Résumons sans détour. Nid apparu en cours de bail : c’est du côté du locataire, au titre de l’entretien courant. Nid préexistant à l’entrée dans les lieux, ou défaut de sécurité et de décence : c’est le propriétaire qui règle. Frelon asiatique : pensez toujours à interroger votre mairie, une aide existe peut-être. Et gardez précieusement état des lieux, photos et courriers, votre meilleure protection en cas de désaccord.

Chaque situation a ses nuances, et un mauvais diagnostic d’espèce peut vous coûter cher, en argent comme en sécurité. Chez Pest Patrol, on identifie l’insecte, on sécurise l’intervention et on vous fournit un devis clair, séparant main-d’œuvre et produits, pour que vous puissiez faire valoir vos droits. Un nid vous inquiète ? Contactez-nous : on tranche la situation avec vous, sans jargon et sans mauvaise surprise.

Questions fréquentes

Qui doit payer la destruction d’un nid : le locataire ou le propriétaire ?

Il n’existe pas une réponse unique pour toute la Belgique. La prise en charge dépend notamment de la Région, de la date d’apparition du nid, de sa cause et de son emplacement. En Flandre, le guide officiel attribue au bailleur les nuisibles déjà présents au début du bail et au locataire ceux apparus ensuite.

Qui paie si le nid était déjà présent lors de l’entrée dans le logement ?

Le propriétaire doit normalement prendre en charge l’intervention lorsque le nid ou l’infestation existait avant l’arrivée du locataire. Celui-ci doit prévenir rapidement le bailleur par écrit et conserver des photos datées, l’état des lieux et tout diagnostic professionnel.

Le propriétaire doit-il payer si le nid provient d’un défaut du bâtiment ?
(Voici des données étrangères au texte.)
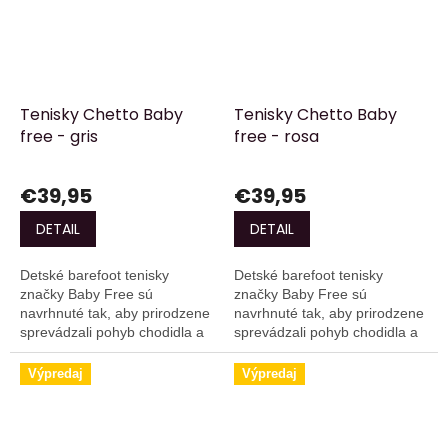
Tenisky Chetto Baby
Tenisky Chetto Baby
free - gris
free - rosa
€39,95
€39,95
DETAIL
DETAIL
Detské barefoot tenisky
Detské barefoot tenisky
značky Baby Free sú
značky Baby Free sú
navrhnuté tak, aby prirodzene
navrhnuté tak, aby prirodzene
sprevádzali pohyb chodidla a
sprevádzali pohyb chodidla a
poskytovali maximálne
poskytovali maximálne
pohodlie a ľahkosť.
pohodlie a ľahkosť.
Výpredaj
Výpredaj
Généralement oui. Un nid favorisé par une fissure, une toiture dégradée, une cavité structurelle ou un défaut d’entretien relevant du bailleur ne constitue pas une simple charge locative. La désinsectisation et la réparation du point d’accès peuvent alors lui incomber.

Qui paie lorsque le nid se trouve dans une partie commune ?
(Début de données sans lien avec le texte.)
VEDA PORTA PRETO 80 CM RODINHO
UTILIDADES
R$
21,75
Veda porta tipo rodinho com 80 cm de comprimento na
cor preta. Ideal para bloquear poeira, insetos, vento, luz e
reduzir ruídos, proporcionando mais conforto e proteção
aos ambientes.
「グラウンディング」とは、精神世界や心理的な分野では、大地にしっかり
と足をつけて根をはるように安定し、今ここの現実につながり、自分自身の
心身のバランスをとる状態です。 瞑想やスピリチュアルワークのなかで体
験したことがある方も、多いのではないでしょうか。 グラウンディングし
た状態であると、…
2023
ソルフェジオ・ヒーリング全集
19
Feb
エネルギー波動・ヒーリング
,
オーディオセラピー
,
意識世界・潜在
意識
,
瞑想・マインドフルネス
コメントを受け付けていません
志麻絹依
Dans un immeuble, un nid installé dans la toiture, la façade, une gaine ou une autre partie commune doit être signalé au syndic. L’intervention est généralement organisée par la copropriété, puis répartie selon les règles applicables aux charges communes.

Le frelon asiatique est-il toujours pris en charge par le propriétaire ?
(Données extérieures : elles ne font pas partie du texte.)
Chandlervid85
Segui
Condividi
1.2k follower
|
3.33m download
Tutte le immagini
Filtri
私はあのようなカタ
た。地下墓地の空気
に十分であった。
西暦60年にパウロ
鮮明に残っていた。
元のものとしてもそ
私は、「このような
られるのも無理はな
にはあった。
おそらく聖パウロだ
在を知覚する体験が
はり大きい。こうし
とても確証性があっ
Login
Non. Le statut d’espèce invasive ne détermine pas automatiquement qui paie entre bailleur et locataire. Une commune, une province ou une zone de secours peut toutefois proposer une intervention ou une aide spécifique. Il faut donc vérifier la procédure locale avant d’engager des frais.

Que faire en cas de désaccord sur la facture ?

Signalez le nid par écrit, demandez un devis détaillé et évitez d’engager une dépense non urgente sans informer l’autre partie, une association de locataires ou de propriétaires, ou demandez une conciliation devant le juge de paix.